Ease of doing business is often one of the main ways of knowing whether a country, large or small, is going to attract inward investment and talent. By that yardstick, countries such as Brazil and France have to make reforms.
France is second only to Brazil as being the most complex jurisdiction in which to do business, while Denmark is the most straightforward, followed by Hong Kong, according to the professional services firm TMF Group's Global Business Complexity Index (GBCI).
The study analyses rules, regulations, tax rates, penalties and compliance requirements across 77 jurisdictions, which account for 92 per cent of the world's total GDP and 95 per cent of net global foreign direct investment flows. In total, 292 indicators are tracked annually, offering data on aspects of doing business, including how fast a firm is incorporated, payroll and benefits requirements, and compliance procedures.
Discussing specific results, TMG said that France's second place is “driven by complexities in accounting and tax processes, its heavily employee-centric HR regulations, and local language requirements for accounts reporting.”
“Despite the introduction of "Business France" – a website to assist foreign companies to remain compliant with French accounting standards – businesses may still struggle due to the constant changes to those standards. HR and payroll is also heavily regulated, and employment litigation outcomes are usually in favour of employees. Firing an underperforming worker can take up to 12 weeks, as opposed to one week in Ireland, for instance,” TMG Group said.

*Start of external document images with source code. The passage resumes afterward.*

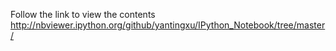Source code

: Follow the link to view the contents
http://nbviewer.ipython.org/github/yantingxu/IPython_Notebook/tree/master/
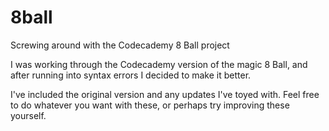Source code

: # 8ball
Screwing around with the Codecademy 8 Ball project

I was working through the Codecademy version of the magic 8 Ball, and after running into syntax errors I decided to make it better.

I've included the original version and any updates I've toyed with.  Feel free to do whatever you want with these, or perhaps try improving these yourself.
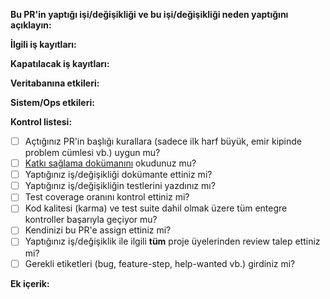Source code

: **Bu PR'in yaptığı işi/değişikliği ve bu işi/değişikliği neden yaptığını açıklayın:**

[//]: # (Kısa ve net bir şekilde bu PR'e neden ihtiyaç var, ne iş/değişiklik yapıyor açıklanmalıdır.)

**İlgili iş kayıtları:**

[//]: # (Bu PR ile ilişkili iş kayıtlarının ID numaraları, örn. #123456, #123457, #123458, listeleyin.)

**Kapatılacak iş kayıtları:**

[//]: # (Bu PR merge edildiğinde hangi iş kayıtları kapatılacak, `Closes`, `Fixes` gibi anahtar kelimeler ile birlikte ID numaralarını listeleyin.)

**Veritabanına etkileri:**

[//]: # (Bu PR merge edildiğinde veritabanı üzerinde herhangi bir değişiklik -migration, seed, add/drop vb.- yapılması gerekecek mi açıklayın.)

**Sistem/Ops etkileri:**

[//]: # (Bu PR merge edildiğinde sunucular üzerinde bir değişiklik - paket kurulması, buildpack eklenmesi vb. - yapılması gerekecekmi, açıklayın.)

**Kontrol listesi:**

* [ ] Açtığınız PR'in başlığı kurallara (sadece ilk harf büyük, emir kipinde problem cümlesi vb.) uygun mu?
* [ ] [Katkı sağlama dokümanını](https://github.com/omu/nokul/.github/CONTRIBUTING.md) okudunuz mu?
* [ ] Yaptığınız iş/değişikliği dokümante ettiniz mi?
* [ ] Yaptığınız iş/değişikliğin testlerini yazdınız mı?
* [ ] Test coverage oranını kontrol ettiniz mi?
* [ ] Kod kalitesi (karma) ve test suite dahil olmak üzere tüm entegre kontroller başarıyla geçiyor mu?
* [ ] Kendinizi bu PR'e assign ettiniz mi?
* [ ] Yaptığınız iş/değişiklik ile ilgili **tüm** proje üyelerinden review talep ettiniz mi?
* [ ] Gerekli etiketleri (bug, feature-step, help-wanted vb.) girdiniz mi?

**Ek içerik:**

[//]: # (Kaynaklar, dış bağlantılar, ekran görüntüleri, örnek çözümler ve benzeri diğer kaynakları ekleyiniz.)
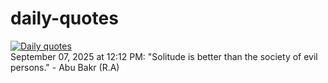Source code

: # daily-quotes
[![Daily quotes](https://github.com/ceepu8/daily-quotes/actions/workflows/daily-quote.yml/badge.svg)](https://github.com/ceepu8/daily-quotes/actions/workflows/daily-quote.yml)<br/>
September 07, 2025 at 12:12 PM: "Solitude is better than the society of evil persons." - Abu Bakr (R.A)

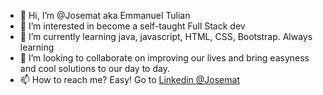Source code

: - 👋 Hi, I’m @Josemat aka Emmanuel Tulian
- 👀 I’m interested in become a self-taught Full Stack dev
- 🌱 I’m currently learning java, javascript, HTML, CSS, Bootstrap. Always learning
- 💞️ I’m looking to collaborate on improving our lives and bring easyness and cool solutions to our day to day.
- 📫 How to reach me? Easy! Go to <a href="https://www.linkedin.com/in/jose-emmanuel-tulian-171b8b131">Linkedin @Josemat</a>



<!---
Color Palette:
020300
005894
32DE8A
79A9D1
D5573B

Josemat/Josemat is a ✨ special ✨ repository because its `README.md` (this file) appears on your GitHub profile.
You can click the Preview link to take a look at your changes.
--->
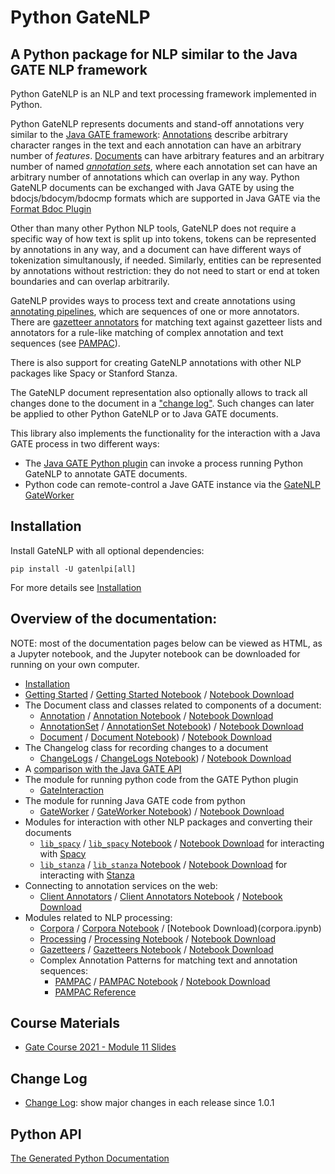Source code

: # Python GateNLP 
## A Python package for NLP similar to the Java GATE NLP framework

Python GateNLP is an NLP and text processing framework implemented in Python. 

Python GateNLP represents documents and stand-off annotations very similar to 
the [Java GATE framework](https://gate.ac.uk/): [Annotations](annotations) describe arbitrary character ranges in the text and each annotation can have an arbitrary number of _features_.  [Documents](documents) can have arbitrary features and an arbitrary number of named [_annotation sets_](annotationsets), where each annotation set can have an arbitrary number of annotations which can overlap in any way. Python GateNLP documents can be exchanged with Java GATE by using the bdocjs/bdocym/bdocmp formats which are supported in Java GATE via the [Format Bdoc Plugin](https://gatenlp.github.io/gateplugin-Format_Bdoc/)

Other than many other Python NLP tools, GateNLP does not require a specific way of how text is split up into tokens, tokens can be represented by annotations in any way, and a document can have different ways of tokenization simultanously, if needed. Similarly, entities can be represented by annotations without restriction: they do not need to start or end at token boundaries and can overlap arbitrarily. 

GateNLP provides ways to process text and create annotations using [annotating pipelines](processing), which are sequences of one or more annotators. 
There are [gazetteer annotators](gazetteers) for matching text against gazetteer lists and annotators for a rule-like matching of complex annotation and text sequences (see [PAMPAC](pampac)).

There is also support for creating GateNLP annotations with other NLP packages like Spacy or Stanford Stanza.

The GateNLP document representation also optionally allows to track all changes
done to the document in a ["change log"](changelogs). 
Such changes can later be applied to other Python GateNLP or to  Java GATE documents.

This library also implements the functionality for the interaction with
a Java GATE process in two different ways:
* The [Java GATE Python plugin](http://gatenlp.github.io/gateplugin-Python/) can invoke a process running Python GateNLP to annotate GATE documents.
* Python code can remote-control a Jave GATE instance via the [GateNLP GateWorker](gateworker)

## Installation

Install GateNLP with all optional dependencies: 

`pip install -U gatenlpi[all]`

For more details see [Installation](installation.md)

## Overview of the documentation:

NOTE: most of the documentation pages below can be viewed as HTML, as a Jupyter notebook, and the Jupyter notebook can be downloaded 
for running on your own computer.

* [Installation](installation.md)
* [Getting Started](getting-started) / [Getting Started Notebook](https://nbviewer.jupyter.org/urls/gatenlp.github.io/python-gatenlp/getting-started.ipynb) / [Notebook Download](getting-started.ipynb)
* The Document class and classes related to components of a document:
    * [Annotation](annotations) / [Annotation Notebook](https://nbviewer.jupyter.org/urls/gatenlp.github.io/python-gatenlp/annotations.ipynb) / [Notebook Download](annotations.ipynb)
    * [AnnotationSet](annotationsets) / [AnnotationSet Notebook](https://nbviewer.jupyter.org/urls/gatenlp.github.io/python-gatenlp/annotationsets.ipynb)) / [Notebook Download](annotationsets.ipynb)
    * [Document](documents) / [Document Notebook](https://nbviewer.jupyter.org/urls/gatenlp.github.io/python-gatenlp/documents.ipynb)) / [Notebook Download](documents.ipynb)
* The Changelog class for recording changes to a document
    * [ChangeLogs](changelogs) / [ChangeLogs Notebook](https://nbviewer.jupyter.org/urls/gatenlp.github.io/python-gatenlp/changelogs.ipynb)) / [Notebook Download](changelogs.ipynb)
* A [comparison with the Java GATE API](diffs2gate)
* The module for running python code from the GATE Python plugin
    * [GateInteraction](gateinteraction)
* The module for running Java GATE code from python
    * [GateWorker](gateworker) / [GateWorker Notebook](https://nbviewer.jupyter.org/urls/gatenlp.github.io/python-gatenlp/gateworker.ipynb)) / [Notebook Download](gateworker.ipynb)
* Modules for interaction with other NLP packages and converting their documents
    * [`lib_spacy`](lib_spacy) / [`lib_spacy` Notebook](https://nbviewer.jupyter.org/urls/gatenlp.github.io/python-gatenlp/lib_spacy.ipynb) / [Notebook Download](lib_spacy.ipynb) for interacting with [Spacy](spacy.io/)
    * [`lib_stanza`](lib_stanza) / [`lib_stanza` Notebook](https://nbviewer.jupyter.org/urls/gatenlp.github.io/python-gatenlp/lib_stanza.ipynb) / [Notebook Download](lib_stanza.ipynb) for interacting with [Stanza](https://stanfordnlp.github.io/stanza/)
* Connecting to annotation services on the web:
    * [Client Annotators](client_annotators) / [Client Annotators Notebook](https://nbviewer.jupyter.org/urls/gatenlp.github.io/python-gatenlp/client_annotators.ipynb) / [Notebook Download](client_annotators.ipynb)
* Modules related to NLP processing:
    * [Corpora](corpora) / [Corpora Notebook](https://nbviewer.jupyter.org/urls/gatenlp.github.io/python-gatenlp/corpora.ipynb) / [Notebook Download)(corpora.ipynb)
    * [Processing](processing) / [Processing Notebook](https://nbviewer.jupyter.org/urls/gatenlp.github.io/python-gatenlp/processing.ipynb) / [Notebook Download](processing.ipyn)
    * [Gazetteers](gazetteers) / [Gazetteers Notebook](https://nbviewer.jupyter.org/urls/gatenlp.github.io/python-gatenlp/gazetteers.ipynb) / [Notebook Download](gazetteers.ipyn)
    * Complex Annotation Patterns for matching text and annotation sequences: 
      * [PAMPAC](pampac) / [PAMPAC Notebook](https://nbviewer.jupyter.org/urls/gatenlp.github.io/python-gatenlp/pampac.ipynb) / [Notebook Download](pampac.ipynb)
      * [PAMPAC Reference](pampac-reference)

## Course Materials

* [Gate Course 2021 - Module 11 Slides](training/module11-python.slides.html)

## Change Log

* [Change Log](changes): show major changes in each release since 1.0.1

## Python API

[The Generated Python Documentation](pythondoc/gatenlp)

Staying with Europe, TMF noted that Poland, which was ranked 34th most complex country in 2020, is now the 10th least business-friendly country in which to operate globally.
“Reasons can be found in an always evolving legislative scenario, which leaves business little time to react and implement changes in accordance with new laws. In addition, despite the government having adopted electronic signatures, Polish authorities don't accept many international signature providers, and instead require signatures from specific local providers, adding to complexity in the jurisdiction,” it continued.